Jharkhand State Cricket Association is the governing body of the cricket activities in the Jharkhand state of India and the Jharkhand cricket team. It is affiliated to the Board of Control for Cricket in India.

History

It came in existence in year 2000 and got full membership of BCCI in 2003.

Association stands at a historic phase in its history, not only the former captain of the national side Mahendra Singh Dhoni is from Jharkhand but several other players have made their mark on the national stage in the past few years, three of them going on to play for the country.

In March 2011, for the first time in the history of the Association, the state team demolished Gujarat in the Finals to win the Vijay Hazare Trophy, a victory symbolic of the ascendancy of Jharkhand cricket.

A number of players had also gone on to perform valuable roles for their various franchises in the Indian Premier League. The construction of International Stadium at Ranchi had help the association to grow and helped more the player to play cricket. The construction began in the June 2009 and hosted its first first-class match in November, 2010.

Apart from a world-class stadium, the complex also has a second regulation, The Ranchi Oval, a fully equipped Indoor Cricket Facility, outdoor practice nets with ten wickets, state of the art synthetic tennis courts, a swimming pool, a clubhouse, etcetera.

(Records from a data collection)
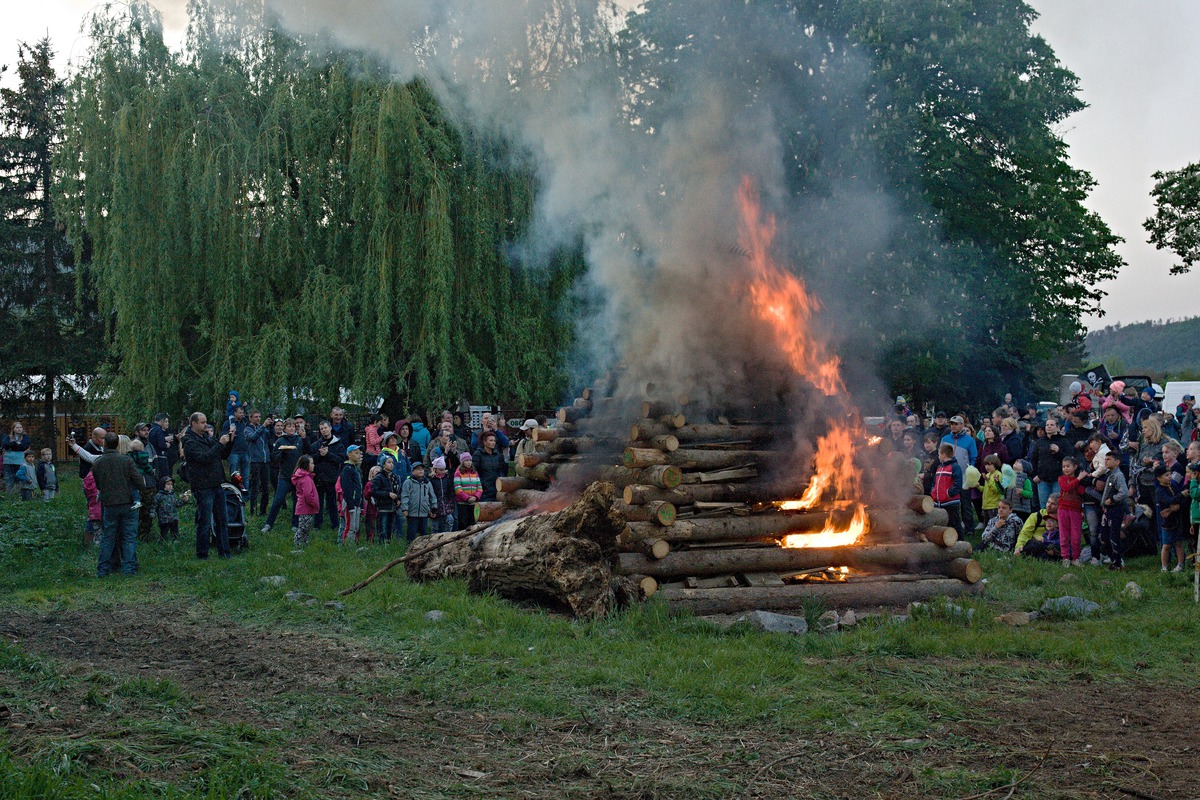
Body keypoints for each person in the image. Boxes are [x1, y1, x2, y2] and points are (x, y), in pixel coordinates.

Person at [91, 431, 146, 576]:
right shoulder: (126, 461)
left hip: (109, 504)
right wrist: (140, 491)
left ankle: (103, 569)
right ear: (117, 444)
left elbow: (98, 484)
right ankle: (128, 568)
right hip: (128, 502)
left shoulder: (98, 463)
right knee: (129, 537)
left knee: (108, 537)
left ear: (105, 444)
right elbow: (138, 480)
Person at [183, 412, 234, 560]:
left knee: (222, 520)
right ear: (194, 423)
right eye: (202, 422)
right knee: (204, 522)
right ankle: (202, 554)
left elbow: (221, 454)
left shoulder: (206, 437)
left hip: (216, 483)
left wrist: (229, 441)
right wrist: (220, 444)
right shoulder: (189, 442)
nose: (205, 425)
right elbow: (205, 458)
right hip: (203, 486)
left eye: (206, 422)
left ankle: (224, 552)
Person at [263, 419, 305, 533]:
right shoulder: (280, 441)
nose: (291, 428)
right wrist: (283, 453)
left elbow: (305, 453)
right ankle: (268, 523)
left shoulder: (299, 440)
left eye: (293, 427)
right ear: (285, 429)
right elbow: (275, 458)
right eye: (289, 427)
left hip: (298, 476)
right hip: (284, 476)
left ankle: (295, 524)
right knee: (278, 500)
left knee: (297, 501)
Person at [311, 420, 346, 530]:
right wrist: (320, 454)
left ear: (330, 428)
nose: (324, 430)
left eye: (325, 428)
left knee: (332, 503)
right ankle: (317, 525)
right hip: (318, 478)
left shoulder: (338, 444)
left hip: (332, 478)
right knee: (318, 502)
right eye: (321, 429)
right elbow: (311, 459)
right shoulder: (316, 444)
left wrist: (328, 454)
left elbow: (341, 460)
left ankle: (335, 525)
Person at [1098, 451, 1130, 570]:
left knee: (1113, 536)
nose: (1106, 461)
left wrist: (1112, 499)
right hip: (1108, 510)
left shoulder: (1118, 475)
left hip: (1115, 509)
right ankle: (1114, 559)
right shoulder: (1110, 474)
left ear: (1117, 462)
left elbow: (1124, 492)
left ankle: (1117, 562)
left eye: (1109, 459)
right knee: (1104, 536)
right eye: (1105, 459)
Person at [1153, 464, 1187, 572]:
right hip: (1167, 522)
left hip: (1177, 519)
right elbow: (1169, 500)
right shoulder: (1159, 490)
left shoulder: (1173, 486)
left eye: (1170, 474)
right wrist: (1181, 495)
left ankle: (1180, 564)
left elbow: (1179, 500)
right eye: (1166, 475)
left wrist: (1178, 504)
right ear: (1159, 478)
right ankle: (1164, 566)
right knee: (1166, 545)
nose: (1170, 477)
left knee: (1179, 543)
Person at [926, 443, 964, 536]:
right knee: (942, 526)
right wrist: (933, 491)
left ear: (943, 455)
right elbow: (935, 482)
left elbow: (958, 484)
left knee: (954, 524)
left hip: (950, 503)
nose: (938, 456)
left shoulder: (955, 467)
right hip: (938, 503)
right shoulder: (939, 467)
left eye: (939, 454)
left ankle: (960, 541)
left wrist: (948, 494)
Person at [1030, 417, 1066, 509]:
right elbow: (1034, 459)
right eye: (1047, 425)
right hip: (1042, 479)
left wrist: (1058, 452)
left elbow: (1069, 458)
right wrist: (1035, 474)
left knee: (1057, 505)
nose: (1049, 427)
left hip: (1058, 479)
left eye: (1052, 425)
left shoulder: (1063, 441)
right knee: (1044, 506)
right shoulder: (1040, 442)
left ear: (1057, 427)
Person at [1056, 455, 1086, 566]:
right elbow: (1066, 488)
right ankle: (1065, 557)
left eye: (1068, 466)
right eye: (1063, 466)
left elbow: (1082, 492)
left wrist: (1078, 480)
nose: (1065, 469)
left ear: (1075, 467)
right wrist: (1078, 479)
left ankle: (1075, 557)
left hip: (1075, 511)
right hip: (1063, 509)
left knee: (1076, 535)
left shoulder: (1079, 480)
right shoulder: (1061, 479)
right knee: (1064, 535)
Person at [400, 461, 436, 543]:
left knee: (423, 533)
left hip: (424, 512)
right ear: (413, 471)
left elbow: (432, 496)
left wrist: (434, 508)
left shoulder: (427, 483)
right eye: (418, 469)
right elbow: (405, 496)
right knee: (411, 533)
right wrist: (405, 509)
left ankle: (423, 548)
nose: (421, 471)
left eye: (422, 469)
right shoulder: (408, 482)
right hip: (412, 512)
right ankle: (410, 547)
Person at [246, 410, 272, 516]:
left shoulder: (263, 428)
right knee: (255, 487)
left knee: (266, 487)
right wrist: (263, 426)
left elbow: (270, 437)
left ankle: (263, 511)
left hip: (265, 460)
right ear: (250, 418)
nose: (258, 419)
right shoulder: (248, 429)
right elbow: (253, 437)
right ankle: (253, 510)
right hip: (255, 461)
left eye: (259, 416)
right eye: (256, 417)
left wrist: (271, 425)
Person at [291, 455, 319, 547]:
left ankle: (304, 546)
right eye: (312, 463)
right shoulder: (306, 479)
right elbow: (308, 495)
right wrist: (315, 503)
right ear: (306, 465)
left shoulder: (304, 477)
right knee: (303, 529)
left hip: (304, 507)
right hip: (306, 507)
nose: (314, 465)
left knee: (305, 529)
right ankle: (298, 546)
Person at [371, 457, 401, 544]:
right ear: (383, 464)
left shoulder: (394, 477)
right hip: (383, 507)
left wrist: (398, 499)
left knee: (390, 529)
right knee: (382, 528)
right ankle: (382, 545)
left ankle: (388, 544)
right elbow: (375, 491)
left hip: (393, 507)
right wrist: (388, 494)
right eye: (389, 462)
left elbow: (398, 490)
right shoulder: (378, 477)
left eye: (392, 462)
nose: (391, 464)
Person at [339, 445, 364, 545]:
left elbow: (360, 487)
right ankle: (347, 546)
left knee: (356, 527)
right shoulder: (347, 469)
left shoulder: (357, 469)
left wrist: (361, 504)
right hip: (351, 503)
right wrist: (350, 505)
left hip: (357, 502)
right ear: (349, 455)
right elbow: (346, 488)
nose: (359, 455)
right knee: (350, 526)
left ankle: (354, 545)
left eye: (359, 453)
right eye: (356, 453)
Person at [473, 431, 506, 502]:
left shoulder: (498, 454)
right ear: (484, 442)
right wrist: (482, 483)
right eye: (491, 440)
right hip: (484, 490)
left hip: (497, 488)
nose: (493, 442)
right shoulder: (478, 454)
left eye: (494, 441)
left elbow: (502, 469)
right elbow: (474, 471)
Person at [152, 476, 187, 542]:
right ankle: (163, 542)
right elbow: (154, 505)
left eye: (171, 484)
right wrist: (153, 513)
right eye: (168, 484)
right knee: (164, 532)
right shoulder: (159, 496)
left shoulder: (173, 495)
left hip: (173, 517)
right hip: (164, 518)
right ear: (163, 485)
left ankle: (175, 541)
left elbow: (176, 504)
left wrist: (183, 501)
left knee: (175, 531)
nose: (170, 486)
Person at [454, 452, 482, 530]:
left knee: (473, 523)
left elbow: (479, 487)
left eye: (470, 460)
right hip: (462, 504)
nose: (469, 462)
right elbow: (457, 488)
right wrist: (467, 498)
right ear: (462, 462)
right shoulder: (458, 473)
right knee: (463, 524)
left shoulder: (475, 473)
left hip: (473, 503)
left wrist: (475, 497)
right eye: (466, 460)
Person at [226, 405, 250, 498]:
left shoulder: (245, 423)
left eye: (243, 412)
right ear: (235, 413)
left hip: (245, 451)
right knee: (234, 475)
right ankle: (234, 494)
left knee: (246, 475)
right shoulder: (229, 423)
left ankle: (245, 495)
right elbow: (224, 436)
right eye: (240, 412)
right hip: (234, 452)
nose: (242, 414)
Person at [429, 456, 457, 534]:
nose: (442, 471)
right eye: (440, 470)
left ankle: (447, 535)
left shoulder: (447, 479)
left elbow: (450, 492)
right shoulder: (431, 480)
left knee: (450, 520)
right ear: (435, 469)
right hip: (436, 504)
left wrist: (451, 505)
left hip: (446, 503)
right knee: (436, 525)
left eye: (443, 469)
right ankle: (435, 538)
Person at [2, 422, 31, 493]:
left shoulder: (25, 437)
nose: (19, 429)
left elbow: (25, 446)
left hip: (20, 462)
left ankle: (20, 495)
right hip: (8, 462)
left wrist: (12, 445)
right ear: (13, 429)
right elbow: (5, 445)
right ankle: (9, 495)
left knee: (20, 479)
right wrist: (17, 444)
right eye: (17, 427)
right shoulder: (8, 437)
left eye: (20, 427)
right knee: (9, 480)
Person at [979, 454, 1003, 523]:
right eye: (985, 465)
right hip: (985, 505)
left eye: (989, 465)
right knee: (987, 525)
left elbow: (996, 490)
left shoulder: (998, 475)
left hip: (994, 505)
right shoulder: (988, 475)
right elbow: (985, 490)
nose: (987, 467)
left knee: (994, 524)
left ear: (995, 464)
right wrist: (978, 486)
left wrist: (988, 480)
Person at [82, 469, 101, 546]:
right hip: (102, 511)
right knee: (100, 532)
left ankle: (87, 545)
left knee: (91, 525)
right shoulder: (102, 478)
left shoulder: (87, 479)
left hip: (93, 510)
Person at [363, 465, 381, 543]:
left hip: (380, 507)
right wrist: (371, 491)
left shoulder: (382, 483)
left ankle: (380, 539)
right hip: (371, 508)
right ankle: (370, 539)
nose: (378, 473)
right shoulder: (369, 484)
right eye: (376, 472)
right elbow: (366, 496)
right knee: (370, 524)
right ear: (372, 474)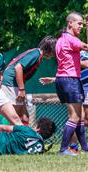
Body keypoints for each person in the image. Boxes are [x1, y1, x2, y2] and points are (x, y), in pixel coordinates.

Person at [0, 36, 57, 126]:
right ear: (50, 48)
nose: (54, 54)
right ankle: (2, 137)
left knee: (24, 116)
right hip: (11, 83)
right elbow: (18, 67)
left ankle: (22, 138)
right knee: (15, 119)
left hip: (13, 83)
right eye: (55, 50)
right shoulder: (36, 54)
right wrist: (21, 90)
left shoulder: (36, 53)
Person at [54, 11, 88, 155]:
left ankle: (85, 148)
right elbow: (85, 47)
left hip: (63, 79)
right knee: (74, 116)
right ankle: (63, 149)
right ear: (70, 23)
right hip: (71, 80)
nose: (81, 26)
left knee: (79, 116)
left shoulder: (61, 39)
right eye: (79, 23)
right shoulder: (71, 39)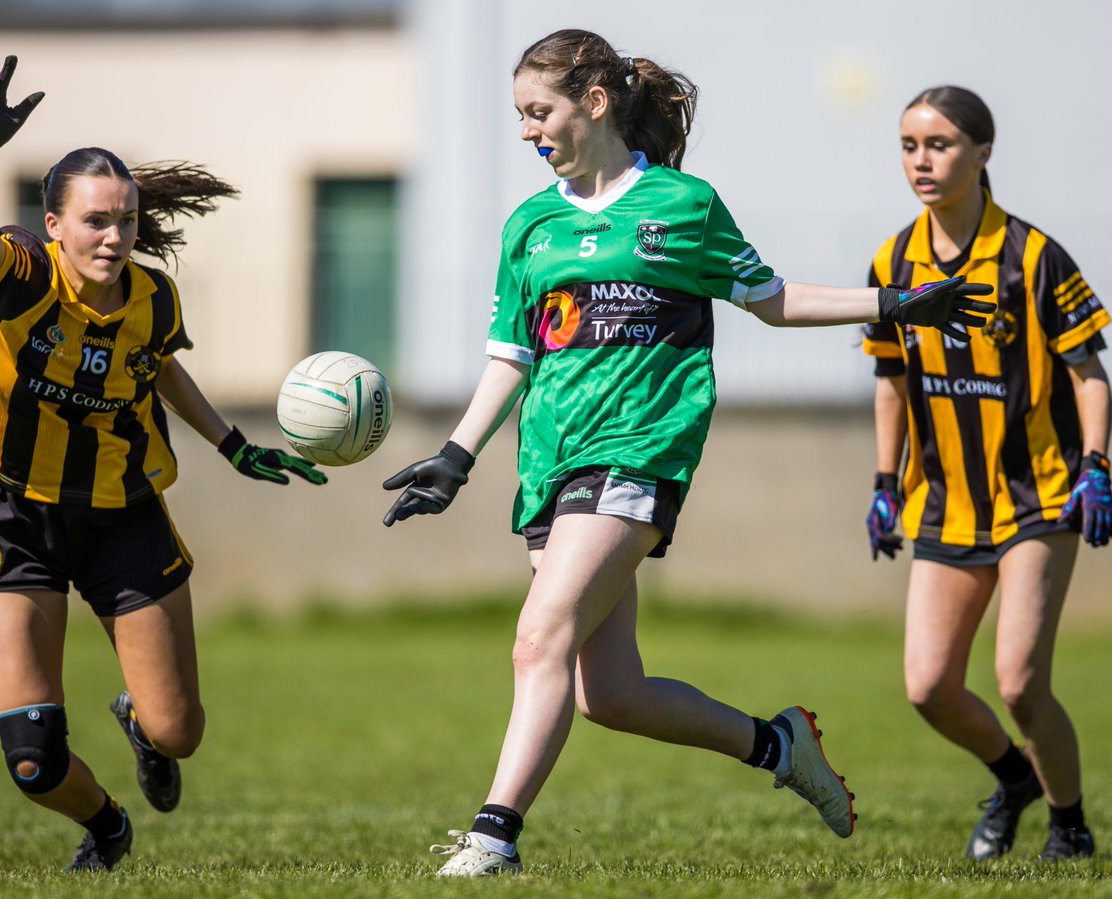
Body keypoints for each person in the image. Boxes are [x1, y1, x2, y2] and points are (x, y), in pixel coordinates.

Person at [380, 29, 995, 877]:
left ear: (593, 103)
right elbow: (512, 354)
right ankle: (780, 745)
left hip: (639, 451)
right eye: (520, 115)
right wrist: (456, 454)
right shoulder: (531, 224)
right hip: (549, 461)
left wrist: (891, 302)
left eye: (538, 112)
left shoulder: (682, 205)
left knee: (537, 640)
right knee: (610, 694)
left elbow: (773, 298)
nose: (527, 131)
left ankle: (493, 836)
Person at [0, 55, 328, 873]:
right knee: (32, 760)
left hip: (123, 516)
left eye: (125, 220)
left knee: (176, 732)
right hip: (15, 517)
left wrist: (231, 443)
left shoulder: (154, 298)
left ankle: (137, 722)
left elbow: (160, 366)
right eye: (95, 221)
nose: (114, 236)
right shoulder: (17, 277)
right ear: (54, 225)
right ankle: (109, 823)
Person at [863, 85, 1110, 861]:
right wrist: (883, 480)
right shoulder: (894, 261)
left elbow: (1089, 372)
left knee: (1017, 682)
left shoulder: (1033, 257)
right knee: (928, 687)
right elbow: (891, 380)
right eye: (909, 145)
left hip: (1041, 493)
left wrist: (1097, 465)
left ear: (982, 152)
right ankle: (1014, 779)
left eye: (939, 144)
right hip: (945, 503)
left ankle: (1069, 825)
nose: (921, 161)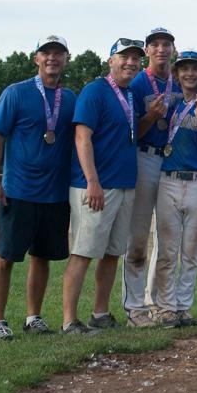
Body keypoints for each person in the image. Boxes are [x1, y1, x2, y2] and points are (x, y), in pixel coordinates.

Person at [0, 35, 77, 340]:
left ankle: (33, 317)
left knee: (42, 257)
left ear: (66, 59)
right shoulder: (16, 93)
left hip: (55, 194)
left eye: (58, 53)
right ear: (36, 58)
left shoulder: (71, 99)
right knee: (5, 256)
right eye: (46, 52)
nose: (52, 58)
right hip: (18, 191)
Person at [61, 37, 145, 335]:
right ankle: (69, 321)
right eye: (124, 57)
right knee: (83, 252)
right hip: (96, 186)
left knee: (112, 253)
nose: (130, 62)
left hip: (124, 184)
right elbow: (82, 137)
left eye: (135, 58)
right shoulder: (95, 90)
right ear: (111, 61)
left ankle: (100, 313)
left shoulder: (131, 94)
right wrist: (92, 181)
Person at [148, 50, 197, 328]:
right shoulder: (170, 103)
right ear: (177, 74)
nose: (190, 74)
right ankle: (166, 306)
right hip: (169, 180)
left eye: (195, 69)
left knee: (191, 250)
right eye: (184, 69)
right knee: (167, 249)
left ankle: (183, 307)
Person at [123, 26, 180, 328]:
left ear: (173, 50)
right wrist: (150, 117)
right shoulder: (137, 84)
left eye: (166, 44)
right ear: (146, 51)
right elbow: (130, 133)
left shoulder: (178, 83)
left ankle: (158, 303)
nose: (161, 49)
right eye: (155, 44)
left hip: (171, 161)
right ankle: (134, 307)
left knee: (167, 238)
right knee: (138, 237)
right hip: (144, 156)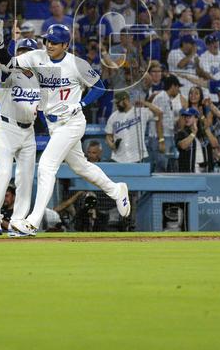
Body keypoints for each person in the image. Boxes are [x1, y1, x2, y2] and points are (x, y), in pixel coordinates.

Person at [9, 24, 130, 237]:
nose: (49, 45)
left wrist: (81, 104)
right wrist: (13, 41)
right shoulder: (37, 56)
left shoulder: (76, 63)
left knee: (46, 166)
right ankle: (116, 189)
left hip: (72, 122)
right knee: (81, 167)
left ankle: (33, 222)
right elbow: (8, 63)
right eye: (47, 40)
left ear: (66, 44)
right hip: (54, 125)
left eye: (55, 42)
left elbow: (100, 86)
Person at [0, 20, 39, 236]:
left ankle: (18, 222)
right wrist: (0, 47)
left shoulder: (41, 77)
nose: (26, 55)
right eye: (22, 51)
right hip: (7, 128)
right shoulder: (9, 71)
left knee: (26, 178)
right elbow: (5, 61)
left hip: (29, 131)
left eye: (29, 51)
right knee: (4, 172)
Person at [107, 90, 157, 165]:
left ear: (126, 100)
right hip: (118, 158)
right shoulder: (113, 116)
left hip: (137, 156)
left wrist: (144, 103)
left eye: (118, 102)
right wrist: (111, 144)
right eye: (116, 103)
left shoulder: (141, 112)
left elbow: (158, 113)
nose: (116, 105)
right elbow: (108, 135)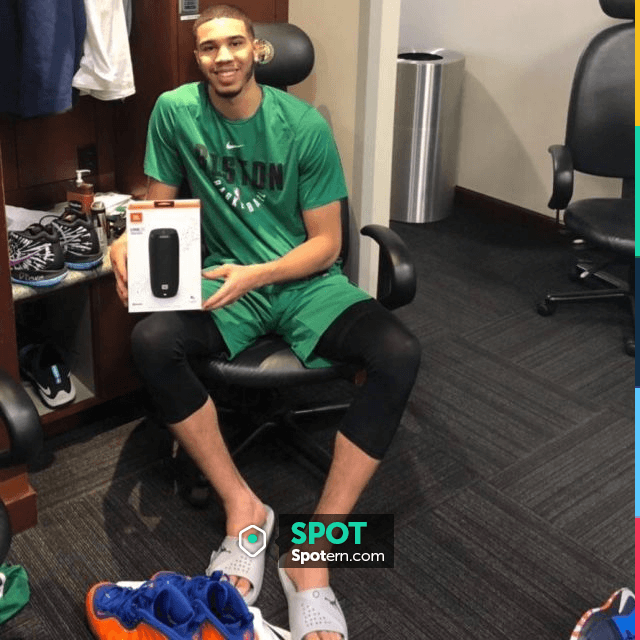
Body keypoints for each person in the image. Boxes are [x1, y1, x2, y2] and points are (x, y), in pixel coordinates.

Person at [110, 5, 420, 640]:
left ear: (257, 51)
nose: (221, 57)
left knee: (398, 352)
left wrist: (260, 272)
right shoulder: (174, 111)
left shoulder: (301, 125)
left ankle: (312, 557)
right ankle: (244, 506)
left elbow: (327, 245)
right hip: (227, 282)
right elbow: (158, 208)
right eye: (207, 48)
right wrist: (127, 239)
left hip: (300, 281)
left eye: (233, 44)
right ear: (196, 58)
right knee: (152, 341)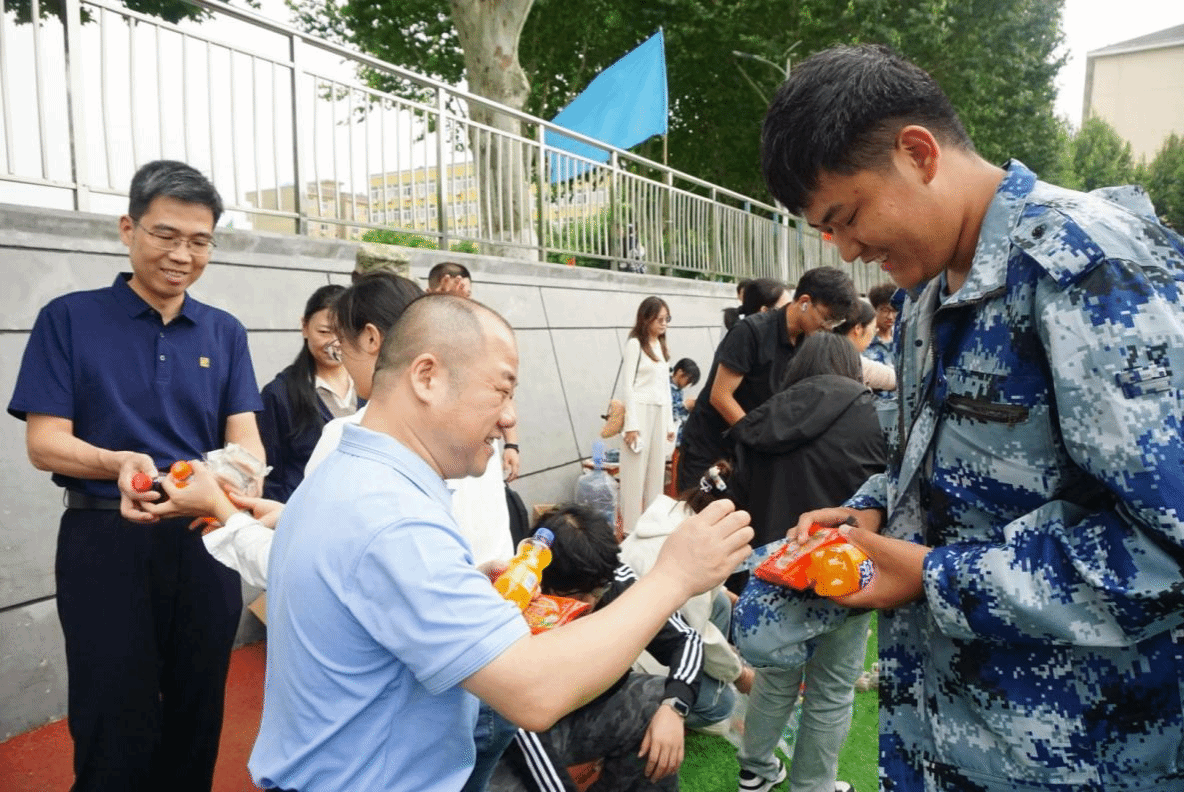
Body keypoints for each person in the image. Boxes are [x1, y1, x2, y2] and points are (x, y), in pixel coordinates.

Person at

> [About this exercise]:
In the text on the Jharkhand State Cricket Association, which team did the state side defeat in the final to win the Vijay Hazare Trophy?

> [Output of the task]:
Gujarat